Every person’s experience of unhappiness is different and unique but research shows that there are certain developmental blocks that cause unhappiness in all people. The origin (or cause) of unhappiness is almost always unhappiness with yourself. No matter how good external circumstances are in your life, if you are unhappy with yourself, nothing else will feel like it is working right.
Unhappiness with yourself looks like this:
*Feel like you are often making poor choices for your health and well-being. Feel trapped in a cycle of continually being unable to make better choices for yourself.
*Unable to carry out better decision making for yourself.
*Can’t seem to do what you feel like you should be doing in order to be a happier and healthier human being.
*You continually are taking what life gives you rather than actively creating the life that you want.
*Have a low drive to really do what you feel would be much better for yourself.

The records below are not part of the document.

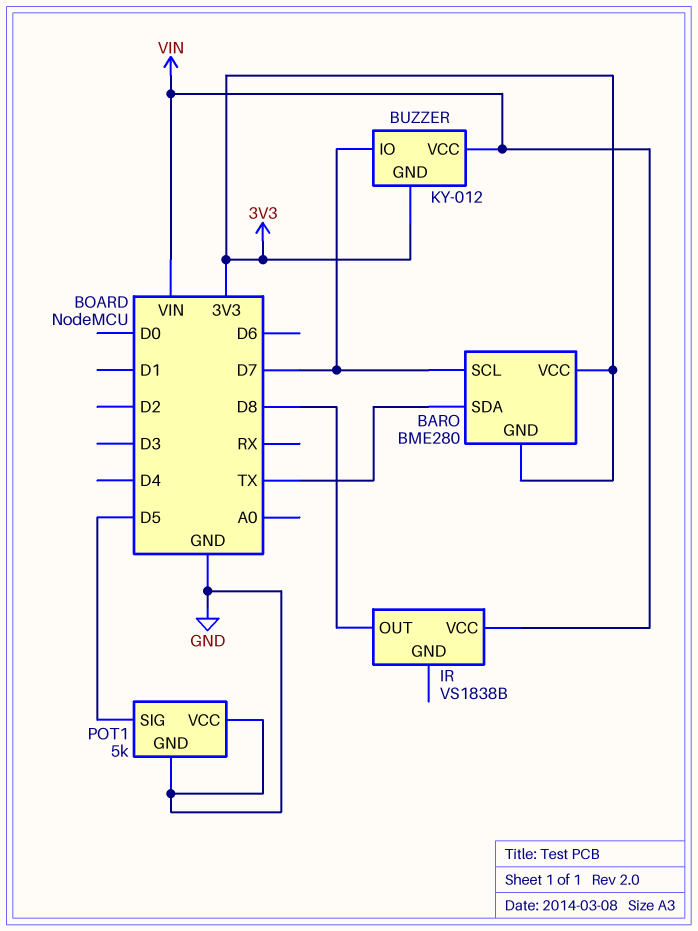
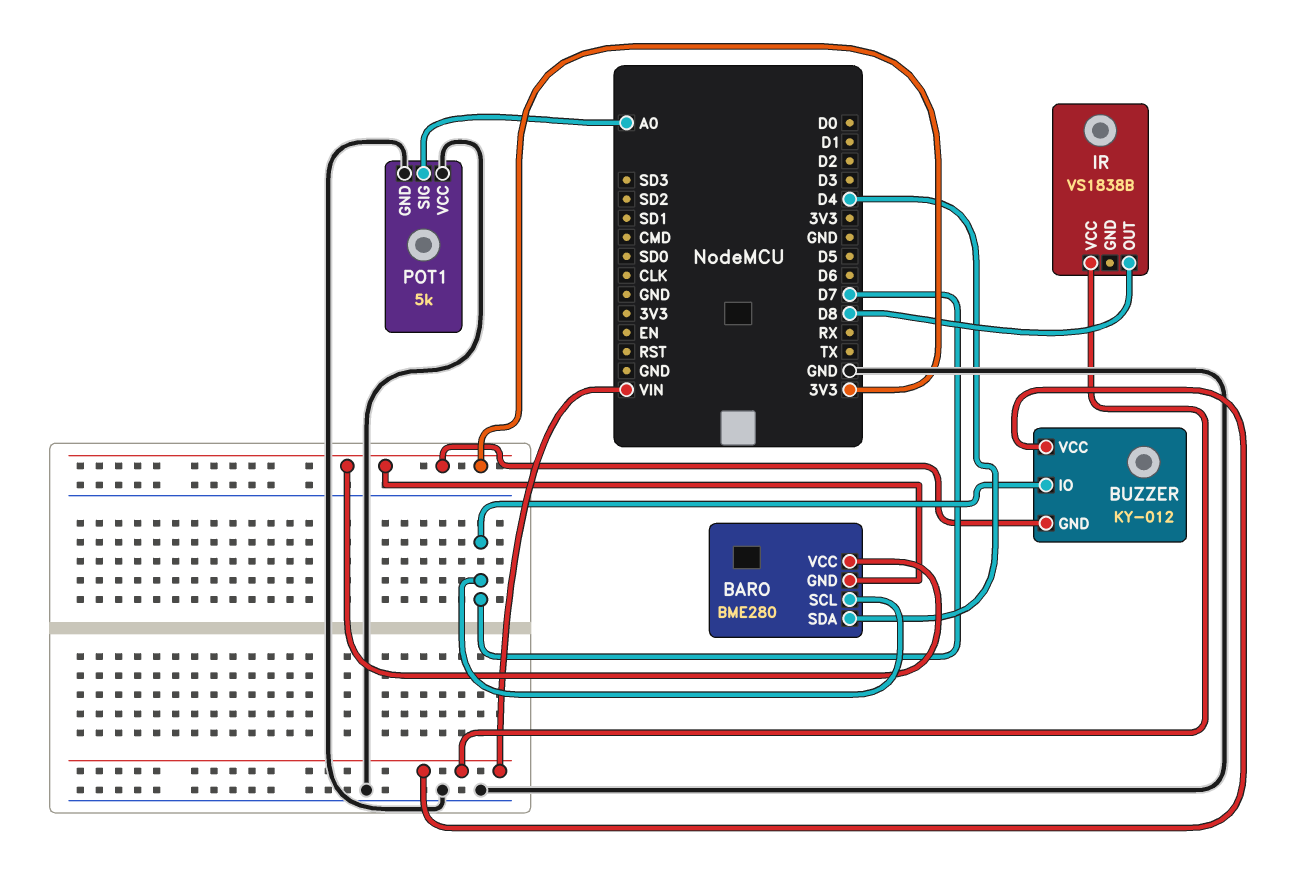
BARO pin SDA: TX -> D4
POT1 pin SIG: D5 -> A0

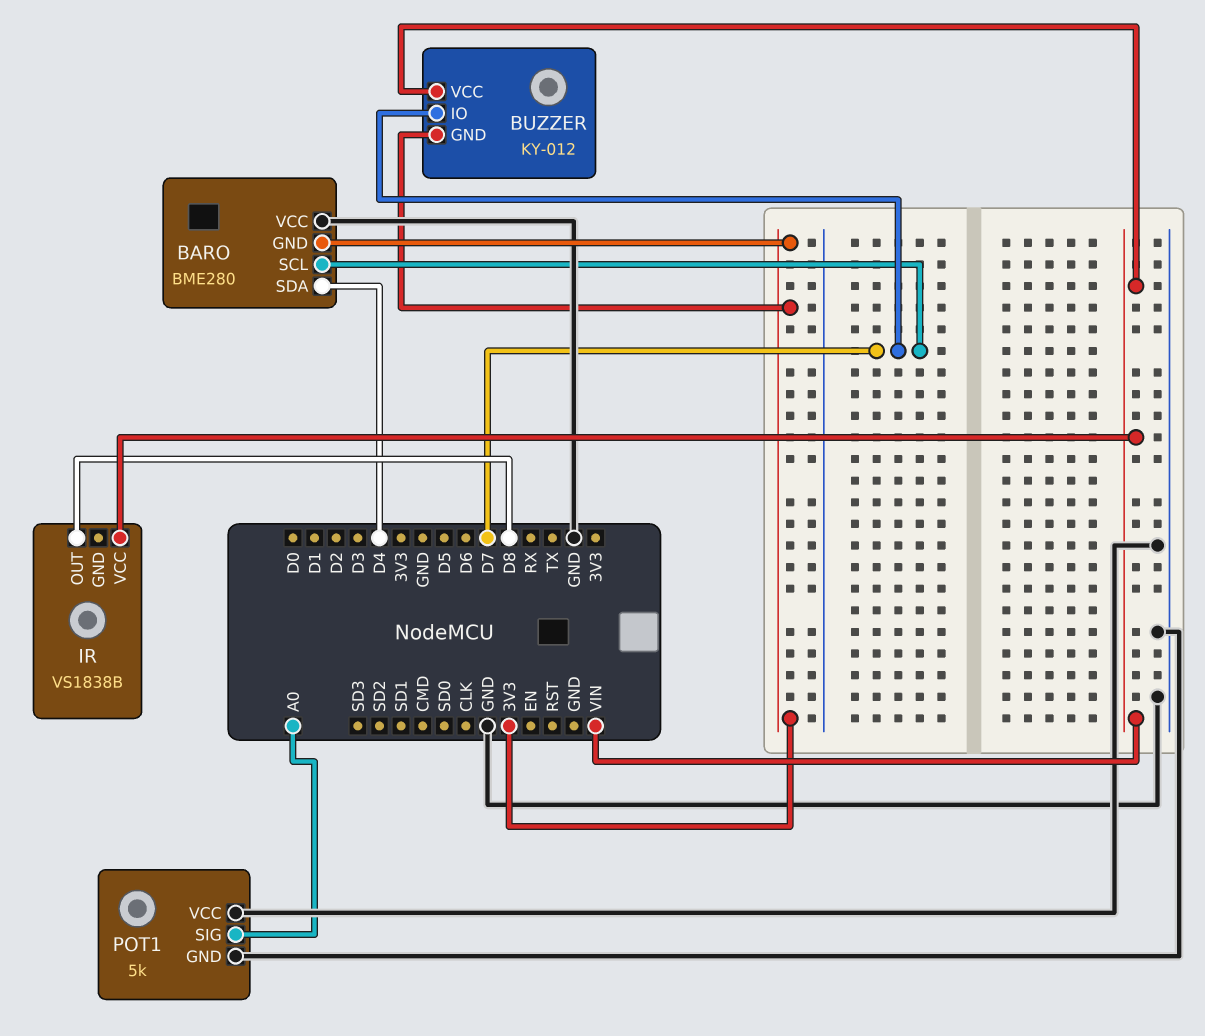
BARO pin VCC: 3V3 -> GND

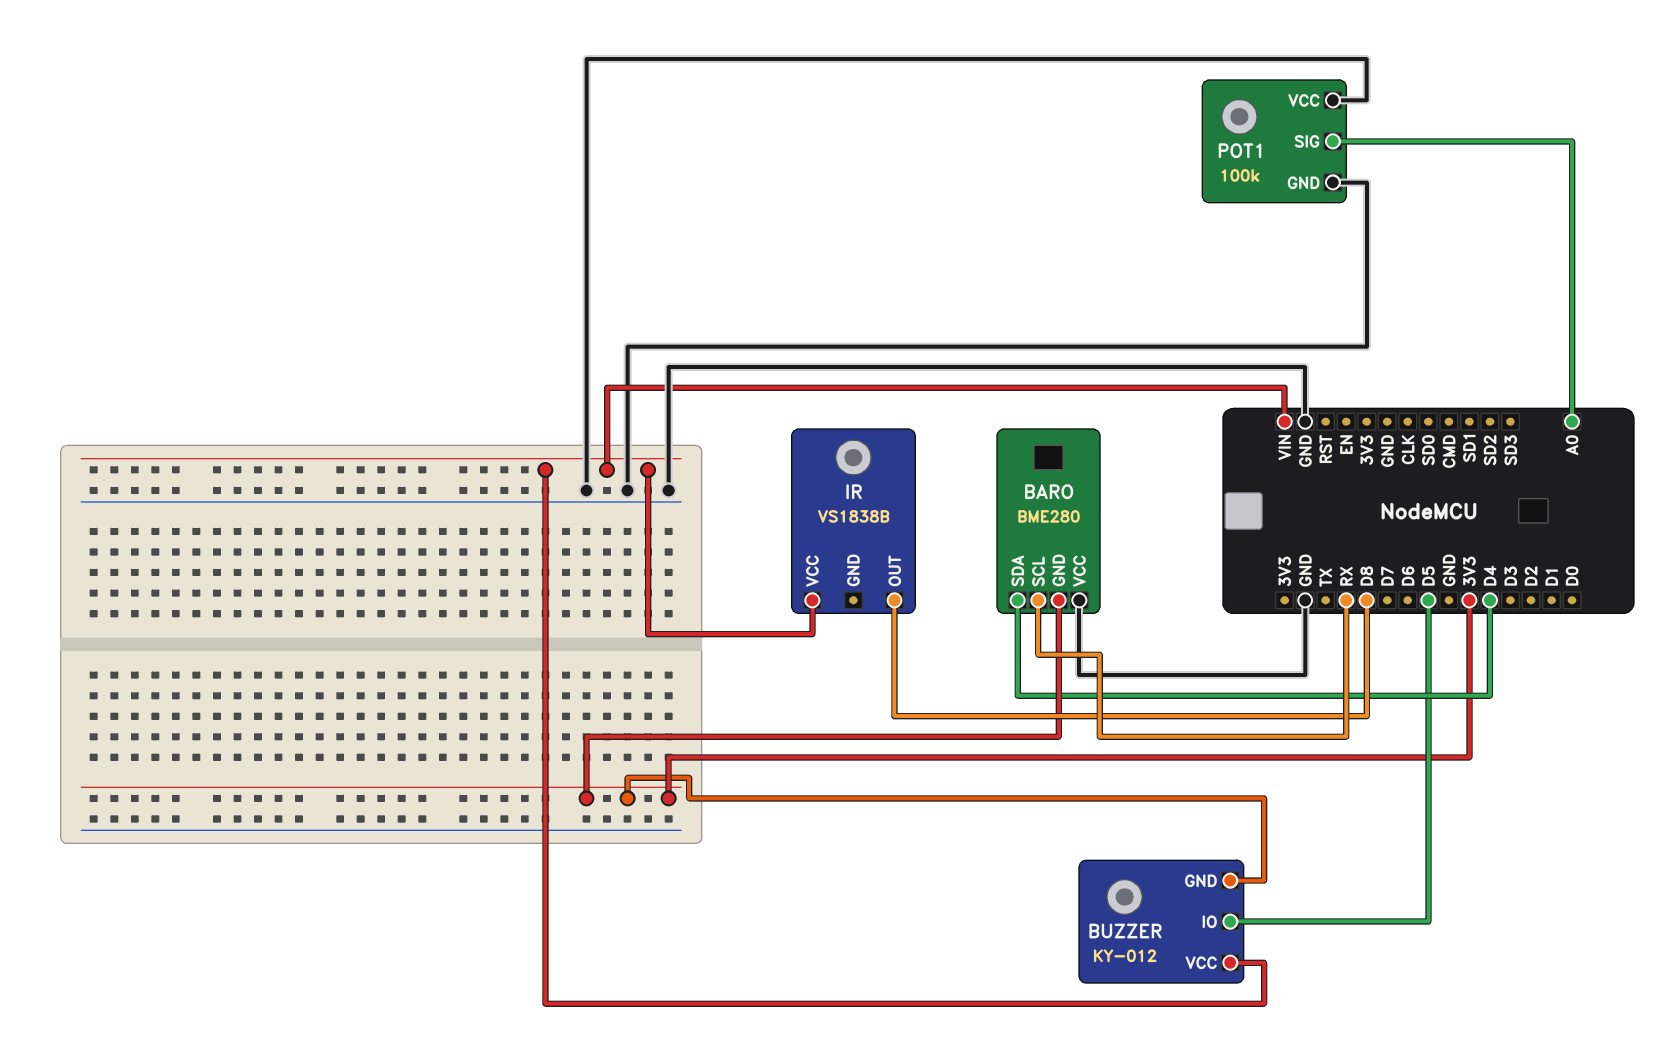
BARO pin SCL: D7 -> RX
BUZZER pin IO: D7 -> D5
POT1: 5k -> 100k

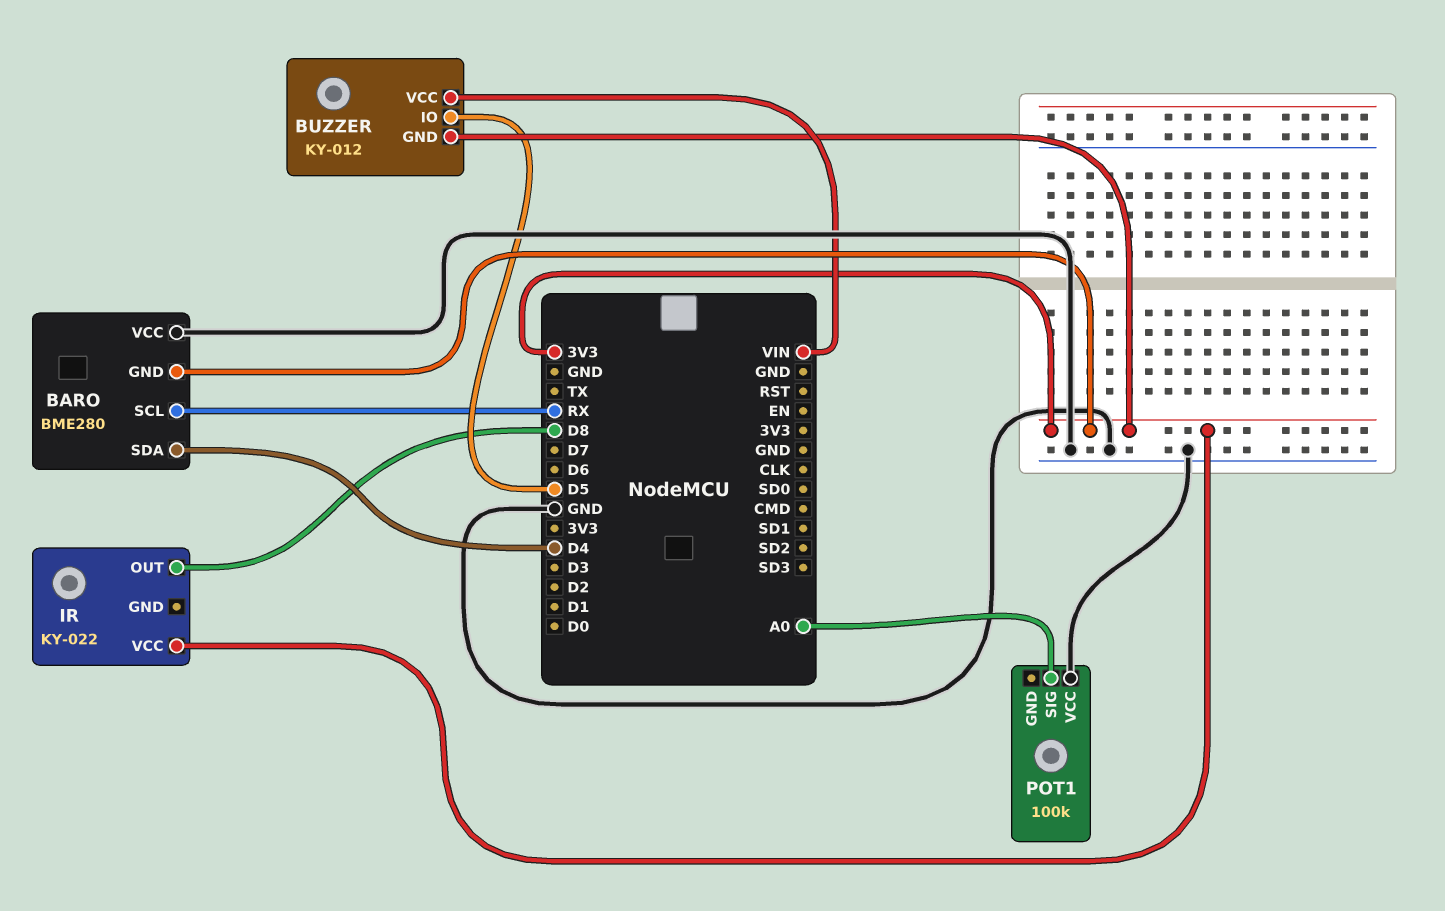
IR: VS1838B -> KY-022
IR pin VCC: VIN -> 3V3
POT1 pin GND: GND -> none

*Are unhappy with how you behave in your relationships.
*Feel uncomfortable with who you are and how you behave when around other people.
*Feel like you are continually throwing yourself under the bus.
If you experience any of the above, you will feel continually unhappy with yourself.
Mindfulness seeks to undue all of these undesirable ways of being. These negative behaviors are habits that are almost always the result of years and years of negative conditioning. These ways of thinking, feeling and behaving almost always lead a person towards self-destructive behaviors, chronic depression and anxiety. Because these ways of being have become so deeply entrenched within a person’s identity, it can feel almost impossible to change.
Mindfulness is like installing a new operating system into a computer that is no longer working right. From a mindfulness perspective, the above negative thoughts, feelings and behaviors are the result of ego defense mechanisms that keep pulling us back into ego-identification. It is the identification with our ego defense mechanisms (the old operating system) that keeps us perpetuating cycles of unhappiness.
Through mindfulness practice we cultivate a new identity that is more aware, grounded in the present moment (being rather than doing), effortless, accepting and compassionate. Some refer to this process as growing up. As a result, the unhappiness with yourself (ego-identification) tends to dissolve away and you can move into the next stage of your development as a happier, kinder, calmer and more aware human being.